SON and Medical College students team up in simulation exercise
Students in red scrubs and white lab coats gather around numbered tables in the Todd Wehr Auditorium. Eyes affixed to their cell phones and tablets, their fingers flutter across the device display screens as they participate in a live digital poll. At the front of the room, their responses scroll across a projection screen in real-time. “Nurturing but not scientific” and “arrogant and cold” were some of the words and phrases MSOE School of Nursing and Medical College of Wisconsin students used to describe the misconceptions about their respective roles in health care.
The polling activity was just an ice-breaker for a larger interprofessional education (IPE) event in which students from both institutions work together as teams in standardized patient simulations. The standardized patients are real people hired by the Medical College of Wisconsin. Two interprofessional events took place this year, one at MCW the other at MSOE, with a total of 33 second-year medical students and 44 nursing students participating.

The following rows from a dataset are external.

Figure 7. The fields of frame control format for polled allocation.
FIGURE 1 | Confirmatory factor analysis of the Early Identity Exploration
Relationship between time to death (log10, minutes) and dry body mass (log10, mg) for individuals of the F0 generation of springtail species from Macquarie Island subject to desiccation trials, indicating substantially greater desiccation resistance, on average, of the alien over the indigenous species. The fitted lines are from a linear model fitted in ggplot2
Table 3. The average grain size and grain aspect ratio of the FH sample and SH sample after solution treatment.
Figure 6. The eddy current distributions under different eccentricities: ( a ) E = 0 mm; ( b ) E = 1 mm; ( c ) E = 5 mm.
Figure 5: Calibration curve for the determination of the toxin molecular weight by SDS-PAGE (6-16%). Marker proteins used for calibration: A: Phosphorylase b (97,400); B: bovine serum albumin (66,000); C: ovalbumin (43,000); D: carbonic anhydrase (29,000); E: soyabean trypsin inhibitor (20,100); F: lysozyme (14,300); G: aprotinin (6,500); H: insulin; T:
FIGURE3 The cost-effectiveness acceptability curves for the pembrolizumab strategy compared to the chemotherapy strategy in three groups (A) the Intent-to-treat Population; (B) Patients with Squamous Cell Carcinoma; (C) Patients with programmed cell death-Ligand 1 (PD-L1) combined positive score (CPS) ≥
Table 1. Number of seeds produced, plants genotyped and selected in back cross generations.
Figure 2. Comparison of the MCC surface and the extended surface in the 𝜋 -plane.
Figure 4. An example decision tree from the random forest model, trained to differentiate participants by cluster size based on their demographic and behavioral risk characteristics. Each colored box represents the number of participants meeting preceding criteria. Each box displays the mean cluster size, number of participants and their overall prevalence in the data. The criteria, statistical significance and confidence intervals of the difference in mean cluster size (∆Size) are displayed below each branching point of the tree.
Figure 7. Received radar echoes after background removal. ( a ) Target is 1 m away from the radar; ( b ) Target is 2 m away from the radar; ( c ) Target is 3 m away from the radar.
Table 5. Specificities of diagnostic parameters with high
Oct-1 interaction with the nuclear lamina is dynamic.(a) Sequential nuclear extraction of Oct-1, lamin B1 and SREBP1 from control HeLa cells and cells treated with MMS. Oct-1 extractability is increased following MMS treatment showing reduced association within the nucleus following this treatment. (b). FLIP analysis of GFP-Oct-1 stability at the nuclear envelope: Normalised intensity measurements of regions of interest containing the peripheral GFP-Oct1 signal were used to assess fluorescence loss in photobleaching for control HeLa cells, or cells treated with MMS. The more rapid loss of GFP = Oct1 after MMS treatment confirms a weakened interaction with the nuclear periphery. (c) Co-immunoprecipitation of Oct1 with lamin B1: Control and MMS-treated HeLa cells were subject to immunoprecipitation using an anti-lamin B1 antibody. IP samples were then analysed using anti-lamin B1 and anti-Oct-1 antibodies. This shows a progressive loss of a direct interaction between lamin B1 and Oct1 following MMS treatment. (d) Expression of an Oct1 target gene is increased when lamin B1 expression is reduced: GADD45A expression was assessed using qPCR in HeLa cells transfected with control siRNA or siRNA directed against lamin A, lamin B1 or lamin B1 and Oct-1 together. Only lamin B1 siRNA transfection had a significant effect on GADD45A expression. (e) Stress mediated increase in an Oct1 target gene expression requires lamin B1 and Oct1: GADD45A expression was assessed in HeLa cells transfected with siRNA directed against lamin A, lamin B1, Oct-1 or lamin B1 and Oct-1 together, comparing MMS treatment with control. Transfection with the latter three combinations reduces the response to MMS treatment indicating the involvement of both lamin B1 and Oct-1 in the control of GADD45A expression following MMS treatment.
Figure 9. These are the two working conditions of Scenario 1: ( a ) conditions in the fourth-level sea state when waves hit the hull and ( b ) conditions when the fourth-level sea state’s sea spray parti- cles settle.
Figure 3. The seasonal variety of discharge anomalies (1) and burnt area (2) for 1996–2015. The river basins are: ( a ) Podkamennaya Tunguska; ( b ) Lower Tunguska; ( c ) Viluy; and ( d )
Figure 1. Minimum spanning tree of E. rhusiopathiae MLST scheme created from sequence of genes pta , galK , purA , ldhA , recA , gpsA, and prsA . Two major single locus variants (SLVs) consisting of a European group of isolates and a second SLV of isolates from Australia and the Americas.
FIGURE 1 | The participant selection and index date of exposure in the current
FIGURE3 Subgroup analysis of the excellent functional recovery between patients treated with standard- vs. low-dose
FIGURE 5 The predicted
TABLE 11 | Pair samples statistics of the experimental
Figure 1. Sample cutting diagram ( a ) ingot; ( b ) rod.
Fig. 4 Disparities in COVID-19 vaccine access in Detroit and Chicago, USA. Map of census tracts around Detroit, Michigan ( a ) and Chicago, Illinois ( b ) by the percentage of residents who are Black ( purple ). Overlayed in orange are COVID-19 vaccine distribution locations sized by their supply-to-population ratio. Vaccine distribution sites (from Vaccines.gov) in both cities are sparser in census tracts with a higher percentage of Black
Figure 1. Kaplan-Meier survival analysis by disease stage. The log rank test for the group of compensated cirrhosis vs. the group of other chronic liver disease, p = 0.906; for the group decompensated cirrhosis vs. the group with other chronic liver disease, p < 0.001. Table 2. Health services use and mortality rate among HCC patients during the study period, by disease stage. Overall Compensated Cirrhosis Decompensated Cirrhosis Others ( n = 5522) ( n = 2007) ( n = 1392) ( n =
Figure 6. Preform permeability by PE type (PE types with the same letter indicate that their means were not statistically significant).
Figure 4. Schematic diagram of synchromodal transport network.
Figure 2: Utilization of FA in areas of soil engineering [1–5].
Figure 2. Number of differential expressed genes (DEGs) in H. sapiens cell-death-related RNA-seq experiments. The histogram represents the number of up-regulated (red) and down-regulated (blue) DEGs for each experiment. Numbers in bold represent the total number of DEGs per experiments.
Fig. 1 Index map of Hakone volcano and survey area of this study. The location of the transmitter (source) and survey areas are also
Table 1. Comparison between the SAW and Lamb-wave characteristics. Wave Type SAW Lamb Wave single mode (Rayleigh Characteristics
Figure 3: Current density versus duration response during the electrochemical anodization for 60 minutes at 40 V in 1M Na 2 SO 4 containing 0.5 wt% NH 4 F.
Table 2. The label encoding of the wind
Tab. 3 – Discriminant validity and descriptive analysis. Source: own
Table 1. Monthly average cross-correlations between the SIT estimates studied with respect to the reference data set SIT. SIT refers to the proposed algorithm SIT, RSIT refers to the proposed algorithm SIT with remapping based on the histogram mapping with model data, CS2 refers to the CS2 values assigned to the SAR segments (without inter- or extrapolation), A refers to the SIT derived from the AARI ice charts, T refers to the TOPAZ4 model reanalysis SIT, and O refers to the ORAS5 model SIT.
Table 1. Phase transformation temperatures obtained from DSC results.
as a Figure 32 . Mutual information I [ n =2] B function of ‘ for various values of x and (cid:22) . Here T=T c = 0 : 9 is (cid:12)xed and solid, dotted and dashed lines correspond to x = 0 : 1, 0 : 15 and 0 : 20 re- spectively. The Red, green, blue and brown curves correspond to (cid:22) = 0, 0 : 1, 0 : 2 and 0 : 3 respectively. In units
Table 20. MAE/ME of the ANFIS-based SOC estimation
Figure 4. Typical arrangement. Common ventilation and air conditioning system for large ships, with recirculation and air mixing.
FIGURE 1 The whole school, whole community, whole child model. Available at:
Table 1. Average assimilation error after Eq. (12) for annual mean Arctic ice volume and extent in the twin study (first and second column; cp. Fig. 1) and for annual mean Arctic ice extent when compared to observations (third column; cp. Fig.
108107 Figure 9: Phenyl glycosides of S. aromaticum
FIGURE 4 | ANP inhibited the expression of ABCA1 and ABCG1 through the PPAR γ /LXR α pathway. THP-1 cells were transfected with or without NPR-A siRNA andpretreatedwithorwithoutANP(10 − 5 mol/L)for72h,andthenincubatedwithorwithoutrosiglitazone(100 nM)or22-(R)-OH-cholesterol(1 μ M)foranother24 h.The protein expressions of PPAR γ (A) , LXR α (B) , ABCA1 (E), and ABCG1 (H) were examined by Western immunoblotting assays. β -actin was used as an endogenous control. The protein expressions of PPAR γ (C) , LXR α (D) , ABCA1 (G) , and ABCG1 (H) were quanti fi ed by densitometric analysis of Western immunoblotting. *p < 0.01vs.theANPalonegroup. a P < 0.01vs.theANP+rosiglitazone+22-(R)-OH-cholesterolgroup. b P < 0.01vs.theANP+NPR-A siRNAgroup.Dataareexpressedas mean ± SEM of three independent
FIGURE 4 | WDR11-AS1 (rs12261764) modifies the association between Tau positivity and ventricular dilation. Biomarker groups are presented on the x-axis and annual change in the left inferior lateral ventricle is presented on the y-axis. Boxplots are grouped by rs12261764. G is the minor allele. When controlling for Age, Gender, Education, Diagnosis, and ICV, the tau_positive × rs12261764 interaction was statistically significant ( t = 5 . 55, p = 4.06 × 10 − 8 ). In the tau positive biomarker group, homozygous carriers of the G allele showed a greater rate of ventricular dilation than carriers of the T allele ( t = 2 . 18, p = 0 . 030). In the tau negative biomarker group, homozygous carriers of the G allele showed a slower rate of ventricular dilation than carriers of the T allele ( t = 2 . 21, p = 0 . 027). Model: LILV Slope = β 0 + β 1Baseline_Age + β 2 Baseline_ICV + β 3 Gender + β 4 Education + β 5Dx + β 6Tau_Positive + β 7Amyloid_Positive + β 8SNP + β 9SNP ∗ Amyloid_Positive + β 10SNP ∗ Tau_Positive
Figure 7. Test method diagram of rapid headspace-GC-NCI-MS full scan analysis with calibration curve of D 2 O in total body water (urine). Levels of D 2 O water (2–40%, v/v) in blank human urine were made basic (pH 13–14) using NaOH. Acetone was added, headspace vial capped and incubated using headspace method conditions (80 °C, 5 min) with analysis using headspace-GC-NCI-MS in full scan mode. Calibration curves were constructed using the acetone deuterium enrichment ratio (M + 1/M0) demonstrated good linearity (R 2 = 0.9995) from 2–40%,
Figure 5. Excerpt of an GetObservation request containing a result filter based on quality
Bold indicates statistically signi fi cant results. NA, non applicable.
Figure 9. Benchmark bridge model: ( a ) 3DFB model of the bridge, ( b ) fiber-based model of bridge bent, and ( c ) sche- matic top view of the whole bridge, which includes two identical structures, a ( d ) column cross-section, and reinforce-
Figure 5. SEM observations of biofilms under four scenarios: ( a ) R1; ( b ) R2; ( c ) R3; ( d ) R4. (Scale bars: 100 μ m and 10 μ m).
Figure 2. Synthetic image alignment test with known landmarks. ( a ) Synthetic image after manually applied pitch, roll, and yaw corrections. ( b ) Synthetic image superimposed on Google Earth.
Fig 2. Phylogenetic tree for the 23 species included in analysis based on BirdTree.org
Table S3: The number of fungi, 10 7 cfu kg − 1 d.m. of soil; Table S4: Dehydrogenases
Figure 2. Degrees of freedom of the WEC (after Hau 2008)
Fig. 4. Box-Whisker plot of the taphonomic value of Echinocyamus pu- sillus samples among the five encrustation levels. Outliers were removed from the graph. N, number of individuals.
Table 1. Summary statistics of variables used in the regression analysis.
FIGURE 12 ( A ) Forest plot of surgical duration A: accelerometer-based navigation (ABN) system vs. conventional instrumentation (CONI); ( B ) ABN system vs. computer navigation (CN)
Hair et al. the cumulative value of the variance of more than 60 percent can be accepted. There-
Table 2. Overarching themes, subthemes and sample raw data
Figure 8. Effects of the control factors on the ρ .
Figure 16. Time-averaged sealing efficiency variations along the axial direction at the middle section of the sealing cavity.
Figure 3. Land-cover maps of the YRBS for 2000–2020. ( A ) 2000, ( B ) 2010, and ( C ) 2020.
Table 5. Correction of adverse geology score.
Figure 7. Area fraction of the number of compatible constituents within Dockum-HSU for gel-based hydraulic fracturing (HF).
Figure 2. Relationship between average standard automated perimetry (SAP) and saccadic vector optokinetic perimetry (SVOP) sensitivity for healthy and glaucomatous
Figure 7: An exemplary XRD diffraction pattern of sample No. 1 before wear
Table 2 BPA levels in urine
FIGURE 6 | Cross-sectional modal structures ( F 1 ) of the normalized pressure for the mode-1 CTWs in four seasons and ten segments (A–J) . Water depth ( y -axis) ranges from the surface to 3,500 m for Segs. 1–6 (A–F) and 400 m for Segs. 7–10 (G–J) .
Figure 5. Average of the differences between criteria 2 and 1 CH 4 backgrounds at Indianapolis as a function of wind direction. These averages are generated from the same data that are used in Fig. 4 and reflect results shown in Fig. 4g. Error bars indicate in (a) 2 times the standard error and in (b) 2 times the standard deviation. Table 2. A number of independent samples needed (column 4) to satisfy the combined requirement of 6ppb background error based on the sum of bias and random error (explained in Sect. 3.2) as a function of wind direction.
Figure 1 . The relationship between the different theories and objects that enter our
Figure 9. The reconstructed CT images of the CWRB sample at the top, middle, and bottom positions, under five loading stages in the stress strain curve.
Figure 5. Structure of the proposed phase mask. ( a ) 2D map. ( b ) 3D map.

“Bringing students from other disciplines together early in their educational programs is a way to off-set misassumptions about other disciplines and develop effective teams that are essential for positive patient care outcomes,” said Dr. Jane Paige, a professor in the School of Nursing and certified health care simulation educator.
Each simulation starts with a pre-briefing, when students review charts and documents of the patient and discuss the medical and nursing priorities and how to manage them. Nursing students then meet with the patient first, gather preliminary assessment information, and call the medical students utilizing the SBAR (situation-background-assessment-recommendation) communication format. After the simulation, students de-brief with the standardized patient and faculty to discuss what went well and identify areas for improvement.
MCW and MSOE have been partnering on IPE’s for five years. The events require three medical faculty and four staff, and six nursing faculty and three staff. MSOE nursing students experience between four to six standardized patients-based simulations and about 15 manikin-based simulations as part of their curriculum.